I take back what I said about Taylor Swift’s “ME!” and Shawn Mendes’ “If I Can’t Have You”: this is the song that will be inescapable for the next four months.

It’s the least you should expect from the first collaboration between two of the biggest pop stars on Earth: Ed Sheeran and Justin Bieber (Sheeran has written for Bieber, most notably his #1 song “Love Yourself”). It’s quite something for these two, especially Bieber, to launch their comebacks jointly. Both of them have the kind of chart-conquering success that neither needed the other to launch a new album. Even though his career has been sidelined by tabloid drama and a surprise marriage to Hailey Bieber (née Baldwin), Bieber can chart in the top 10 in his sleep (lest we forget that the “Despacito” remix is one of the most successful singles of all time).

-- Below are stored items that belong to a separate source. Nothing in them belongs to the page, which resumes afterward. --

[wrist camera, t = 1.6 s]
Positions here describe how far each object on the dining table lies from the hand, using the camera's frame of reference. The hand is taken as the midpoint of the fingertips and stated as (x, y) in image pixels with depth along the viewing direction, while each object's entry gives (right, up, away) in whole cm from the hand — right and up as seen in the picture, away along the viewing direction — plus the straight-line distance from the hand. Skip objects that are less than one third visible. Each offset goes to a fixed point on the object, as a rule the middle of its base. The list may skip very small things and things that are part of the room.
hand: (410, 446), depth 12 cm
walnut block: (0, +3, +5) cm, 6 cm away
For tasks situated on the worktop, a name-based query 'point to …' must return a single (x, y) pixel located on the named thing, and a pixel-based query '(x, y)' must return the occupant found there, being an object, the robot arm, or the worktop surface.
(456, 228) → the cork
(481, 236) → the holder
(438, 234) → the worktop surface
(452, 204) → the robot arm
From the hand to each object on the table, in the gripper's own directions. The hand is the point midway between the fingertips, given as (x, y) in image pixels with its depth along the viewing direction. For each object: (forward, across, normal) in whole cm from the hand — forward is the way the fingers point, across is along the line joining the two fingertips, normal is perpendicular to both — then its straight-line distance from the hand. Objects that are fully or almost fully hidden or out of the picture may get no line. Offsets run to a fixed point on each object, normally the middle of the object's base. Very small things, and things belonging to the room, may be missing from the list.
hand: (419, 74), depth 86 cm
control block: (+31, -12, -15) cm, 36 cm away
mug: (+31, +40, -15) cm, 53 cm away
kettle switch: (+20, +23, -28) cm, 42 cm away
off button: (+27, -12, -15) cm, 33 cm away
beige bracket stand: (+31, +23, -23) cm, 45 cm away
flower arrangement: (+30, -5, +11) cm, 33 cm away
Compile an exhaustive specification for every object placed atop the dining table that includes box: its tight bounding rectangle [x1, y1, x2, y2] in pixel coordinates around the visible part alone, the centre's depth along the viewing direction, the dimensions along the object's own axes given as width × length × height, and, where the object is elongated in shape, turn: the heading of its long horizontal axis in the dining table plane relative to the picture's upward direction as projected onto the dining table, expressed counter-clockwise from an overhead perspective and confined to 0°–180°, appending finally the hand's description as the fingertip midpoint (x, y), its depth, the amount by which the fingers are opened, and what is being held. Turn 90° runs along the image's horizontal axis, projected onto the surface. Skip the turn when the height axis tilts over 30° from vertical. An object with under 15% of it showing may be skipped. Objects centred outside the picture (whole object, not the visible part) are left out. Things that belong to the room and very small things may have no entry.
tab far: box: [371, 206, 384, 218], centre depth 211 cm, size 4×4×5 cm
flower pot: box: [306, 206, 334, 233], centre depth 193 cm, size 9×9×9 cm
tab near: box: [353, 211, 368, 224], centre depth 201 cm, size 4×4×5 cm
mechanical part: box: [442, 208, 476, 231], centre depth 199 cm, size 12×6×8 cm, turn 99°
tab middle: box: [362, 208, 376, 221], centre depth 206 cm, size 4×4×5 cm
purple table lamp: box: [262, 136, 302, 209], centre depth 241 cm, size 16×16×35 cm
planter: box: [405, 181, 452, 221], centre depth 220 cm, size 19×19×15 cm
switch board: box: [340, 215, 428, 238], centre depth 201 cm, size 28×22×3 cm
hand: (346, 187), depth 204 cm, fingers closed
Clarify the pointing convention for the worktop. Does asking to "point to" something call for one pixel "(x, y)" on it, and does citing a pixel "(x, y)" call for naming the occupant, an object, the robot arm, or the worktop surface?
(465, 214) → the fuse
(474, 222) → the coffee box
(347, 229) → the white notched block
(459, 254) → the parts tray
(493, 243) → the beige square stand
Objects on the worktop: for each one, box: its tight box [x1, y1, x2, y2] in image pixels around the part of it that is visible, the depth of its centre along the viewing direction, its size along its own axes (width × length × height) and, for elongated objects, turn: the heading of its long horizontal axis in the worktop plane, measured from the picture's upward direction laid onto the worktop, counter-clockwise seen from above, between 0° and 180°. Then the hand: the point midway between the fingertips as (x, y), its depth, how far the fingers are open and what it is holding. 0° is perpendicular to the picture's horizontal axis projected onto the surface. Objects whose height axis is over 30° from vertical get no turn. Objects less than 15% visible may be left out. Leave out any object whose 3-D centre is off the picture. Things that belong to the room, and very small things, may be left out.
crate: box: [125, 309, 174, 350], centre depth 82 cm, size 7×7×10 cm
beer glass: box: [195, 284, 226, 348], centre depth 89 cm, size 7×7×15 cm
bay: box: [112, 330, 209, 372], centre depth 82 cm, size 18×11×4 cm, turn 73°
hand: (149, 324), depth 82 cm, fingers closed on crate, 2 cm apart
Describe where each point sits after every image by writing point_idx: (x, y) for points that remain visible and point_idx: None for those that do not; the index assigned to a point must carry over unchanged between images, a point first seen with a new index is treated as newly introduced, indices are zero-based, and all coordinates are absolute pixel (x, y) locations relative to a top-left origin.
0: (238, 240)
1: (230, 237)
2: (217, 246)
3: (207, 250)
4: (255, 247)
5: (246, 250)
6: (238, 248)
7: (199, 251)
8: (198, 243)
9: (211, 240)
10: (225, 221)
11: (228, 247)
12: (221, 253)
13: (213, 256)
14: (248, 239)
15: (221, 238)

Mutually assured preservation certainly takes the edge off, a sensation that permeates through “I Don’t Care”. The song is effortless, in the sense that neither are really trying. Both Sheeran and Bieber have done the breezy vibes and dancehall-very-lite sounds before, setting the course of mainstream pop with “Shape of You” and “Sorry” respectively. In comparison, “I Don’t Care” sounds like something they could’ve made in their sleep. That might actually be a possibility, considering it’s quite difficult to discern at times which superstar is singing which verse. Their voices do work together, so well that you wonder whether it needed to be a duet at all. Bieber is the stronger vocalist here, but neither claim any ownership, or even presence. The lyrics are its most interesting part, as these two stars express their unease and anxiety attending a party (a sentiment that Alessia Cara rode to a Grammy win four years ago). There’s something intriguing there, especially in Bieber’s case with his fairly open mental health struggles, but “I Don’t Care” doesn’t follow through, basically throwing hands in the air and gliding into that earworm of a chorus.

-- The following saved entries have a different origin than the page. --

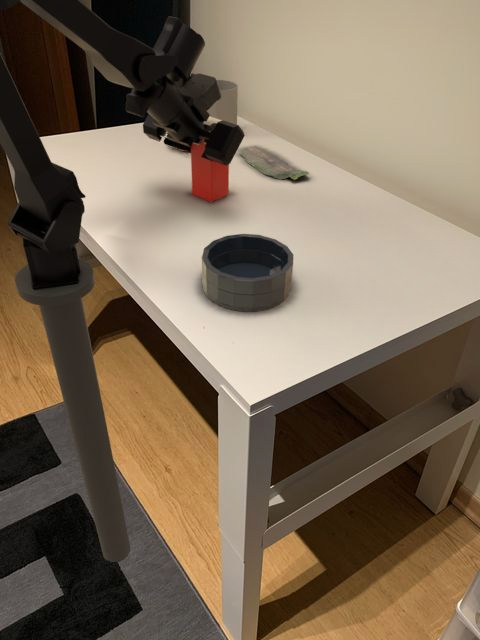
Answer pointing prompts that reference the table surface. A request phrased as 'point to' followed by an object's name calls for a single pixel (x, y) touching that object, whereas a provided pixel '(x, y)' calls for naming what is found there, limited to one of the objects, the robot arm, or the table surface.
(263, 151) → the leaf
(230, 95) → the cup
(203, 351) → the table surface
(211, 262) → the pot
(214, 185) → the soup carton
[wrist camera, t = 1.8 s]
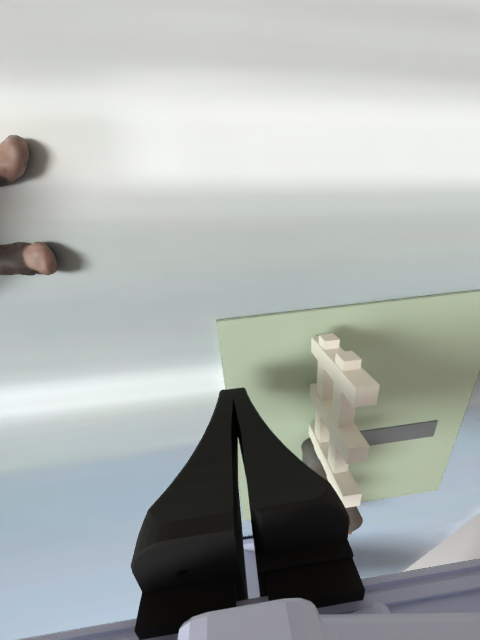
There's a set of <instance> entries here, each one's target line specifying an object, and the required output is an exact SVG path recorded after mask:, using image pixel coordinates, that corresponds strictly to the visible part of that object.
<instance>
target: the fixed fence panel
mask: <svg viewBox="0 0 480 640" xmlns="http://www.w3.org/2000/svg"><path fill="white" fill-rule="evenodd" d="M301 449H302V452H303V454H304V457H305V460H306V462H307V465H308V467H310V468H311V469H312V470H313V471H315V472H316V473H317V474H319V475H320V476H321V477H323V478H324V479H326V480H327V481H328V479H327V475H326V472H325V470H324V468H323V465H322V463H321V461H320V459H318V457H317V454H316V452H315V450H314V445H313V443H312V441H311V438H308V439H306V440H305V441H304V442H303V443H302V445H301ZM346 510H347V513H348V515H349V518H350V525H349V532H348V534H351V533H352V531H354V530H356V529H358V528H359V527H360V526H361V524H362V522H363V519H362V517H361V515H360V513H359V511H358V509H357V507H356V506H355V507H348V508H346Z"/></svg>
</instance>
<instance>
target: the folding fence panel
mask: <svg viewBox="0 0 480 640" xmlns="http://www.w3.org/2000/svg"><path fill="white" fill-rule="evenodd" d="M339 344H340V339H339V338H338V337H337V336H335V335H334V334H333V333H330V334H322V335H319V336H315V337H311V352H312V354H313V355H314V356H315V357H316V359H317V360H318V367H317V383H313V384H310V398H311V399H312V401H313V403H314V405H315V407H316V415H315V423H310V424H309V436H310V438H311V441H312V443H313V445H314V450H315V452H316V454H317V457H318V459H320V461H321V463H322V465H323V468H324V470H325V472H326V475H327V479H328V482H330V484H331V485H332V487H333V488H334V490H335V491H336V493H337V494H338V496H339V498H340V499H341V501H342V503H343V504H344V506H345V508H348V507H355V506H360V502H361V496H362V493H361V491H360V489H359V487H358V485H357V484H356V482H355V480H354V478H353V476H352V474H351V473H350V471H349V469H348V466H349V464H350V463H356V462H363V461H367V459H368V453H369V447H370V445H369V444H368V443H367V441H366V440H365V438H364V437H363V435H362V434H361V432H360V431H359V430H358V428H357V427H356V425H355V424H354V418H355V410H356V407H362V406H370V405H377V399H378V393H379V387H380V385H379V384H378V383H377V382H376V381H375V380H374V379H373V378H372V377H371V376H370V375H369V374H368V373H367V372H366V371H365V370H364V369H363V368H362V367H361V361H362V359H361V358H360V357H359V356H357V355H356V354H355V353H354V352H353V351H344V350H343V349H342V348H341V347H340V346H339Z"/></svg>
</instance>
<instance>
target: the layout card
mask: <svg viewBox="0 0 480 640" xmlns="http://www.w3.org/2000/svg"><path fill="white" fill-rule="evenodd" d="M216 324H217V331H218V338H219V346H220V353H221V360H222V368H223V375H224V382H225V390H227V389H235V388H243V387H244V388H245V389H246V391H247V394H248V396H249V398H250V400H251V402H252V404H253V405H254V407H255V409H256V410H257V412H258V413H259V415H260V416H261V418H262V419H263V420H264V422H265V423H266V424H267V426H268V427H269V428H270V429H271V431H272V432H273V433H274V434H275V435H276V436H277V438H278V439H279V440H280V441H281V442H282V443H283V444H284V445H285V446H286V447H287V448H288V449H289V450H290V451H291V452H292V453H293V454H295V455H296V456H297V457H298V458H299V459H300V460H301V461H302V462H304V463H305V464H306V465H307V462H306V460H305V457H304V454H303V452H302V449H301V445H302V443H303V442H304V441H305V440H306V439H308V438H310V436H309V424H310V423H315V415H316V407H315V405H314V403H313V401H312V399H311V398H310V384H313V383H317V367H318V360H317V359H316V357H315V356H314V355H313V354H312V352H311V337H315V336H319V335H322V334H330V333H333V334H334V335H335V336H337V337H338V338H339V339H340V344H339V346H340V347H341V348H342V349H343V350H344V351H353V352H354V353H355V354H356V355H357V356H359V357H360V358H361V359H362V361H361V367H362V368H363V369H364V370H365V371H366V372H367V373H368V374H369V375H370V376H371V377H372V378H373V379H374V380H375V381H376V382H377V383H378V384H379V385H380V387H379V393H378V399H377V405H370V406H362V407H356V410H355V418H354V424H355V425H356V427H357V428H358V430H359V431H360V432H361V434H362V435H363V437H364V438H365V440H366V441H367V443H368V444H369V445H370V447H369V453H368V459H367V461H363V462H356V463H350V464H349V466H348V469H349V471H350V473H351V474H352V476H353V478H354V480H355V482H356V484H357V485H358V487H359V489H360V491H361V493H362V496H361V502H366V501H372V500H378V499H384V498H391V497H397V496H403V495H410V494H416V493H422V492H429V491H435V490H438V488H439V486H440V483H441V480H442V477H443V474H444V471H445V468H446V466H447V463H448V460H449V457H450V454H451V451H452V448H453V446H454V443H455V440H456V437H457V434H458V431H459V428H460V426H461V423H462V420H463V417H464V414H465V411H466V408H467V406H468V403H469V400H470V397H471V394H472V391H473V388H474V386H475V383H476V380H477V377H478V374H479V371H480V290H473V291H464V292H455V293H447V294H438V295H429V296H421V297H412V298H403V299H394V300H386V301H377V302H368V303H360V304H351V305H342V306H333V307H325V308H316V309H307V310H299V311H290V312H281V313H272V314H264V315H255V316H246V317H238V318H229V319H220V320H216ZM307 466H308V465H307ZM238 484H239V492H240V499H241V506H242V514H243V521H246V520H251V514H250V506H249V497H248V488H247V481H246V475H245V470H244V465H243V460H242V455H241V450H240V444H239V439H238Z"/></svg>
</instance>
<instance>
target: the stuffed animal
mask: <svg viewBox="0 0 480 640" xmlns="http://www.w3.org/2000/svg"><path fill="white" fill-rule="evenodd" d="M28 161H29V148H28V144H27V142H26V141H25V140H24V139H23V138H22V137H20V136H17V135H10V136H8V137H7V138H6V139H5V140H4V141H3V142H2V143H1V144H0V186H3V185H6V184H8V183H12V182H14V181H15V180H17V179H18V178H20V177H21V176H22V175H23V174H24V172H25V170H26V168H27V165H28ZM56 270H57V261H56V257H55V255H54V253H53V252H52V250H51V249H50V248H49V247H48V246H47V245H46V244H45V243H42V242H36V243H34V244H29V243H23V242H18V243H13V244H8V245H0V275H14V274H22V275H35V274H37V273H38V272H40V273H42V274H45V275H50V274H53V273H55V272H56Z"/></svg>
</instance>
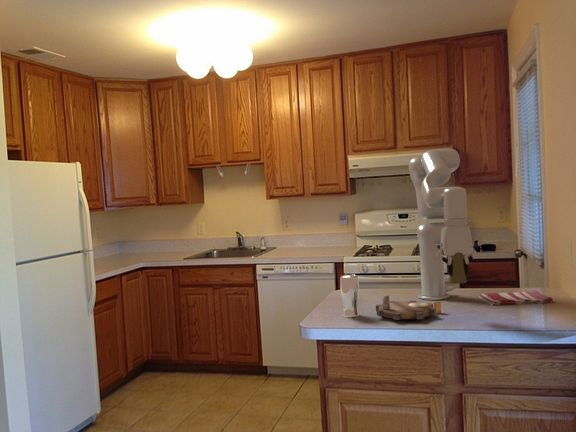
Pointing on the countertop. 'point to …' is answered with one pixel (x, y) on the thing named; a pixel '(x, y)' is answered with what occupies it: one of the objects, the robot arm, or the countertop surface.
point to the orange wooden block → (436, 305)
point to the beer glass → (350, 295)
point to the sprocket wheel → (404, 309)
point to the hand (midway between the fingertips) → (457, 274)
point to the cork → (458, 269)
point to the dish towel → (515, 298)
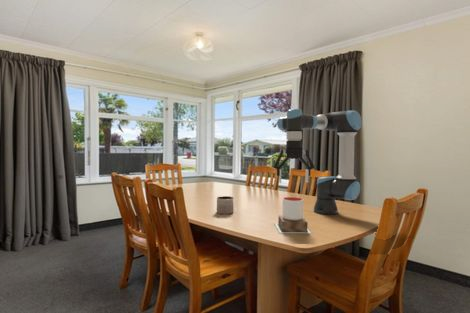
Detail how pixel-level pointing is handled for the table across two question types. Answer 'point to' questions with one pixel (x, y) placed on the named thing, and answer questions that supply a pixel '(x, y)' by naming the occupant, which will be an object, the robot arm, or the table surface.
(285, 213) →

“I Don’t Care” is thoroughly unremarkable, but it is also damn catchy, in an easy, inoffensive way. It’s more immediate that “Shape of You”, and probably involved more of Bieber than “Despacito” and his later singles did. Such a huge collaboration should feel more impactful, or at least unique. However, it is enjoyable enough to rule radio, streaming and music charts at least until September, after which we will move on and likely forget it ever existed. With more mainstream artists trying less and less, “I Don’t Care” might be the best case scenario.